Reservoir is modelled after the following hierarchical model (ours, not based on other models):
a = constant (we estimate 0.003)
b = const (we estimate 150)
D(t) = a*N_offspring(t) + b = a*sum((offspring(t, farm) for farm in farms))
alpha(t) = alpha(t-1) + D(t)/sum(D(t)
Ext(t, cage) = Multinomial(sum(D(t)), Dirichlet(alpha(t))
In other worlds, we describe a linear relationship between the number of offspring adsorbed by the reservoir and the actual number of L1-L2 lice that will thus re-enter the cages. The multinomial distribution naturally models the generation of discrete events without replacement, and the Dirichlet distribution is the conjugated prior of the multinomial distribution, allowing for a natural application of Bayes's rule to infer the new population genotype resistance.
We assume lice can enter the cages only once they have hatched, and assume the choice between the stages they can assume (L1, L2) is chosen with a simple Bernoullian trial for each genotype in Ext(t, cage).

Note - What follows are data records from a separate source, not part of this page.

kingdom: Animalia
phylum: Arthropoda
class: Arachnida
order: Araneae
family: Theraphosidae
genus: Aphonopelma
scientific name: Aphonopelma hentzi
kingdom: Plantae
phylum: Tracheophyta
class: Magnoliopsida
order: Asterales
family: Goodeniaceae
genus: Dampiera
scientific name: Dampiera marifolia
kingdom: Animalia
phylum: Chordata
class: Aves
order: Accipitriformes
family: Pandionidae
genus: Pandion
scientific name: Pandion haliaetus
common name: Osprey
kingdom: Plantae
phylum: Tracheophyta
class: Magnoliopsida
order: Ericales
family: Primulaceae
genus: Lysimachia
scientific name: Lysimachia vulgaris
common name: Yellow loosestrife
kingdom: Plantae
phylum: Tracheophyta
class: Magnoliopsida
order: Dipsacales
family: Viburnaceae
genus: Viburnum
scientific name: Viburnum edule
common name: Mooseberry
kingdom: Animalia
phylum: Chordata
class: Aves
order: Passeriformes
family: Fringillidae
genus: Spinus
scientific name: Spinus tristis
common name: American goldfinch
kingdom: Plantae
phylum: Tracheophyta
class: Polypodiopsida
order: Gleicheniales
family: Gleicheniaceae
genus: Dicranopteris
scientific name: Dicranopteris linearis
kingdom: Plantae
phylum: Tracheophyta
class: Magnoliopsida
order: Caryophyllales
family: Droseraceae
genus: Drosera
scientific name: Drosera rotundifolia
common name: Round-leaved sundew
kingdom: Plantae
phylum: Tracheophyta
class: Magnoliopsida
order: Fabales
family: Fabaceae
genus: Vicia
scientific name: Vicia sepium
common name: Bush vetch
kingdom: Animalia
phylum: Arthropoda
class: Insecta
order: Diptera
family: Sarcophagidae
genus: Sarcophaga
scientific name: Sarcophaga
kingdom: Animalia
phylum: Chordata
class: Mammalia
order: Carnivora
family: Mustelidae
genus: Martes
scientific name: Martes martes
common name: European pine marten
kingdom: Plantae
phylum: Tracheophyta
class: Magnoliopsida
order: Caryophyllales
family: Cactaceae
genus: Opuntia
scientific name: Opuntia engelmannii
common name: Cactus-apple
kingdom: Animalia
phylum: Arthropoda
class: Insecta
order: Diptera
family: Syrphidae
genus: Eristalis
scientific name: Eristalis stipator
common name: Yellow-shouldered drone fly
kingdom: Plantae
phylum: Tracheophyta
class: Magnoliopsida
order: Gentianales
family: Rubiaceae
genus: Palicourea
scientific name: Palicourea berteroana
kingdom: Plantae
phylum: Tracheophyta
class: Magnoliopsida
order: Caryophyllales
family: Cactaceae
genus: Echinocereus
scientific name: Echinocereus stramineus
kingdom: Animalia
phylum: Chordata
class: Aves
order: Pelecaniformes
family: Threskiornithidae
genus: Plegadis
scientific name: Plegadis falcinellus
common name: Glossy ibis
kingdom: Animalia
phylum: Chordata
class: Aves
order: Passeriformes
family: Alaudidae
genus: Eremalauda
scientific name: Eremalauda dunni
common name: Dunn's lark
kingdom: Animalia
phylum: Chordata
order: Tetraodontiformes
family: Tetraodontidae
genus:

Given sea cages populated with fish (based on farm data) at each development stage, at each considered timestep perform the following updates:
- get dead sea lice from background death
- get dead sea lice from treatment death
- progress the development of the sea lice
- progress fish growth
- get dead fish (natural death or from sea lice)
- remove lice associated with dead fish
- perform infection
- get new offspring from sea lice mating
- update the population deltas (changes in population of fish and sea lice)
Also:
- indicate farm that will be reached by the sea lice in reservoir using probability matrix from Salama et al 2013 and sample cage within the farm randomly
- TODO: confirm the right citation
- https://doi.org/10.1016/j.prevetmed.2012.11.005
- or https://doi.org/10.3354/aei00077
- or https://doi.org/10.1111/jfd.12065
- apply the treatment (if treatment should be applied on a given timestep)
TODO: source of data (f_meanEMB, f_sigEMB, EMBmort, env_meanEMB, env_sigEMB)
We follow Jensen et al (2017) and model resistance according to genotype population. Unfortunately the paper does not provide "survival rates per genotype" but rather expected lifespan under treatment. We currently approximate with a simple geometric distribution (every day only a fixed fraction of lice belonging to a certain stage and genetic group can die).